The default seccomp configuration file provides a reasonable setting for running the container using seccomp and disables about 44 system calls that exceed 300 +. It has moderate protection and provides a wide range of application compatibility. The default Docker configuration file can be found under the moby source code profiles/seccomp/.

The default seccomp profile snippet is as follows:

{

"defaultAction": "SCMP_ACT_ERRNO"

"archMap": [

{

"architecture": "SCMP_ARCH_X86_64"

"subArchitectures": [

"SCMP_ARCH_X86"

"SCMP_ARCH_X32"

]

}, =

...

]

"syscalls": [

{

"names": [

"reboot"

]

"action": "SCMP_ACT_ALLOW"

"args": []

"comment":

"includes": {

"caps": [

"CAP_SYS_BOOT"

]

}

"excludes": {}

}

...

]

}

Seccomp profile consists of three parts: the default operation, the Linux architecture supported by system calls, and system call specific rules (syscalls). For each call rule, where name is the name of the system call, action is the operation of the seccomp when the system call occurs, and args is the parameter constraint of the system call. For example, the "SCMP_ACT_ALLOW" action above represents the process, the system call is allowed, and the call allows the process to restart the system.

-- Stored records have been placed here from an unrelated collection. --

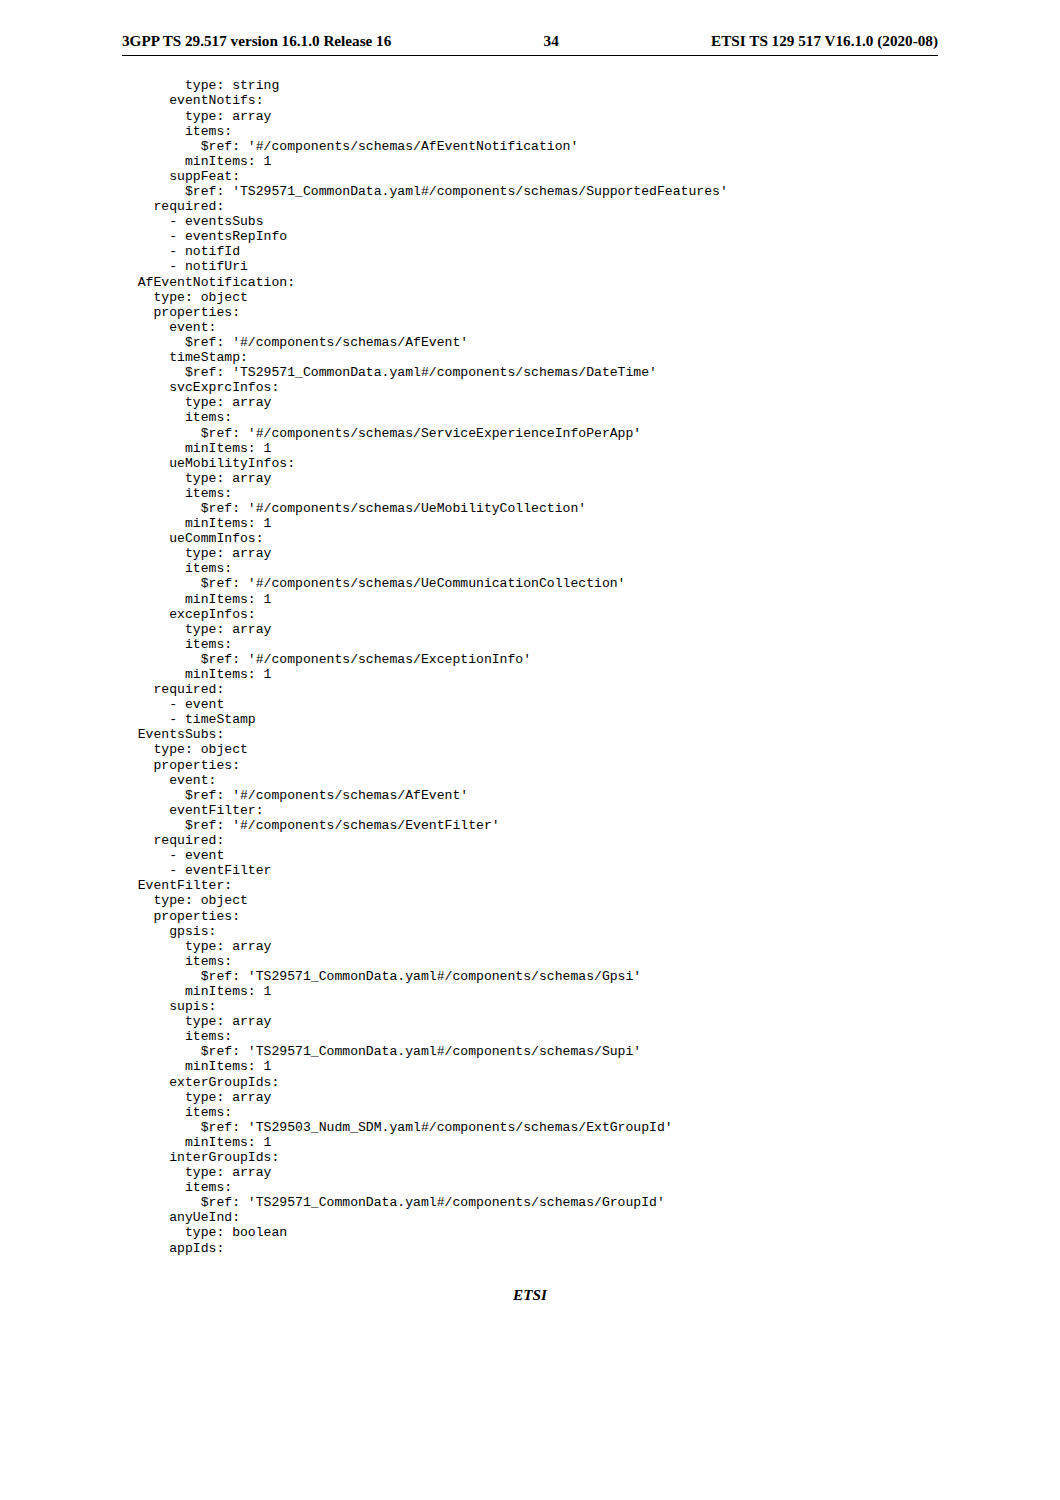3GPP TS 29.517 version 16.1.0 Release 16 34 ETSI TS 129 517 V16.1.0 (2020-08)
        type: string
      eventNotifs:
        type: array
        items:
          $ref: '#/components/schemas/AfEventNotification'
        minItems: 1
      suppFeat:
        $ref: 'TS29571_CommonData.yaml#/components/schemas/SupportedFeatures'
    required:
      - eventsSubs
      - eventsRepInfo
      - notifId
      - notifUri
  AfEventNotification:
    type: object
    properties:
      event:
        $ref: '#/components/schemas/AfEvent'
      timeStamp:
        $ref: 'TS29571_CommonData.yaml#/components/schemas/DateTime'
      svcExprcInfos:
        type: array
        items:
          $ref: '#/components/schemas/ServiceExperienceInfoPerApp'
        minItems: 1
      ueMobilityInfos:
        type: array
        items:
          $ref: '#/components/schemas/UeMobilityCollection'
        minItems: 1
      ueCommInfos:
        type: array
        items:
          $ref: '#/components/schemas/UeCommunicationCollection'
        minItems: 1
      excepInfos:
        type: array
        items:
          $ref: '#/components/schemas/ExceptionInfo'
        minItems: 1
    required:
      - event
      - timeStamp
  EventsSubs:
    type: object
    properties:
      event:
        $ref: '#/components/schemas/AfEvent'
      eventFilter:
        $ref: '#/components/schemas/EventFilter'
    required:
      - event
      - eventFilter
  EventFilter:
    type: object
    properties:
      gpsis:
        type: array
        items:
          $ref: 'TS29571_CommonData.yaml#/components/schemas/Gpsi'
        minItems: 1
      supis:
        type: array
        items:
          $ref: 'TS29571_CommonData.yaml#/components/schemas/Supi'
        minItems: 1
      exterGroupIds:
        type: array
        items:
          $ref: 'TS29503_Nudm_SDM.yaml#/components/schemas/ExtGroupId'
        minItems: 1
      interGroupIds:
        type: array
        items:
          $ref: 'TS29571_CommonData.yaml#/components/schemas/GroupId'
      anyUeInd:
        type: boolean
      appIds:
ETSI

In fact, the profile is a whitelist that blocks access to all system calls by default, and then whitelists specific system calls.

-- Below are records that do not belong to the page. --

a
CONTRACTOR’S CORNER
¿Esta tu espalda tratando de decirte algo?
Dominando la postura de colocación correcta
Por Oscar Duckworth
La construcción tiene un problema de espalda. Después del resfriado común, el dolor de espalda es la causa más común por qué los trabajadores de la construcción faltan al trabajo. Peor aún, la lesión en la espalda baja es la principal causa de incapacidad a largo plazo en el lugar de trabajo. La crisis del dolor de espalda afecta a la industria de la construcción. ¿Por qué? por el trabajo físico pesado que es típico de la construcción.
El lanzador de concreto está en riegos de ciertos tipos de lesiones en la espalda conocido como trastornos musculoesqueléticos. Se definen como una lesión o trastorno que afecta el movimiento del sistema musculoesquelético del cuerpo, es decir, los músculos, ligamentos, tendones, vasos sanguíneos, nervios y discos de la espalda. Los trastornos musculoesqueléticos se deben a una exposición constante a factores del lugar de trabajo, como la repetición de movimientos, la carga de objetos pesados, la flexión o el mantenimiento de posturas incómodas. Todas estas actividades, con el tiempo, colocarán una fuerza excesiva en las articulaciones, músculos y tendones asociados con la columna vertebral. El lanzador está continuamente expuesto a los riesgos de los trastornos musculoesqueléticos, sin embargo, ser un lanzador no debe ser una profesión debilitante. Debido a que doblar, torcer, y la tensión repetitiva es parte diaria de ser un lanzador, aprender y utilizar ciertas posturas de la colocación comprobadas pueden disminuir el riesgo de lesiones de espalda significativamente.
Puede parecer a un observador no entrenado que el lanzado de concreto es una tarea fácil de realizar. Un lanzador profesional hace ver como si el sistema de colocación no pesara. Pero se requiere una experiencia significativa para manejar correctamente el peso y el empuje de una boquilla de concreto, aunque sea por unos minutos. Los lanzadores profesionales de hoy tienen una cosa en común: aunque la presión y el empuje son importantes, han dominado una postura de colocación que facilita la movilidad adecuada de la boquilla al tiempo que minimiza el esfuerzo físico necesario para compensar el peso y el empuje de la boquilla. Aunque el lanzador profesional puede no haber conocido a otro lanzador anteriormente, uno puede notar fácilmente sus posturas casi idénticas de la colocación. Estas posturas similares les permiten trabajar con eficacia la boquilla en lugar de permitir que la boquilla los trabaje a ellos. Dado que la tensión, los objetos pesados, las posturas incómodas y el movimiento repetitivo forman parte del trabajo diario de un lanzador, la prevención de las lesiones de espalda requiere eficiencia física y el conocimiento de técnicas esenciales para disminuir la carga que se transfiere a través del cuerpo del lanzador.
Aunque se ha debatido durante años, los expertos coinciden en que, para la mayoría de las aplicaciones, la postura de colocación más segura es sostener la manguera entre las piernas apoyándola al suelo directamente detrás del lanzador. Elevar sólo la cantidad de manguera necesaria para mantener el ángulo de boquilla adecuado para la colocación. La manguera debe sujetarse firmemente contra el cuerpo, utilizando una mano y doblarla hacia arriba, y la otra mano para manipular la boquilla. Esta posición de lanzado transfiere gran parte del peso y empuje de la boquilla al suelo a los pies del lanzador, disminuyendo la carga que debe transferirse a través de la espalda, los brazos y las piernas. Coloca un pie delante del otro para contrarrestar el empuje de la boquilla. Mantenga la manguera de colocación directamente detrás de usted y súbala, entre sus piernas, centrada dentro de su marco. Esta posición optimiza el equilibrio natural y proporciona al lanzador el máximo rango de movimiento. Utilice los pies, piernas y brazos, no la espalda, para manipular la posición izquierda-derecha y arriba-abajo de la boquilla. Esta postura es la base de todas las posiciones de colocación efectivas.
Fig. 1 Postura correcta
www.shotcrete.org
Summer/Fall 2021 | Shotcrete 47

Seccomp helps to run the Docker container with minimal privileges. Changing the default seccomp profile is not recommended.

If the container is not overridden with the-- security-opt option when running the container, the default configuration is used. For example, the following explicitly specifies a policy:

$docker run-rm\

-it\

-- security-opt seccomp=/path/to/seccomp/profile.json\

Hello-seccomp thank you for reading, the above is the content of "example Analysis of Docker Security support". After the study of this article, I believe you have a deeper understanding of Docker security support example analysis of this problem, and the specific use needs to be verified in practice. Here is, the editor will push for you more related knowledge points of the article, welcome to follow!

Welcome to subscribe "Shulou Technology Information " to get latest news, interesting things and hot topics in the IT industry, and controls the hottest and latest Internet news, technology news and IT industry trends.

*The comments in the above article only represent the author's personal views and do not represent the views and positions of this website. If you have more insights, please feel free to contribute and share.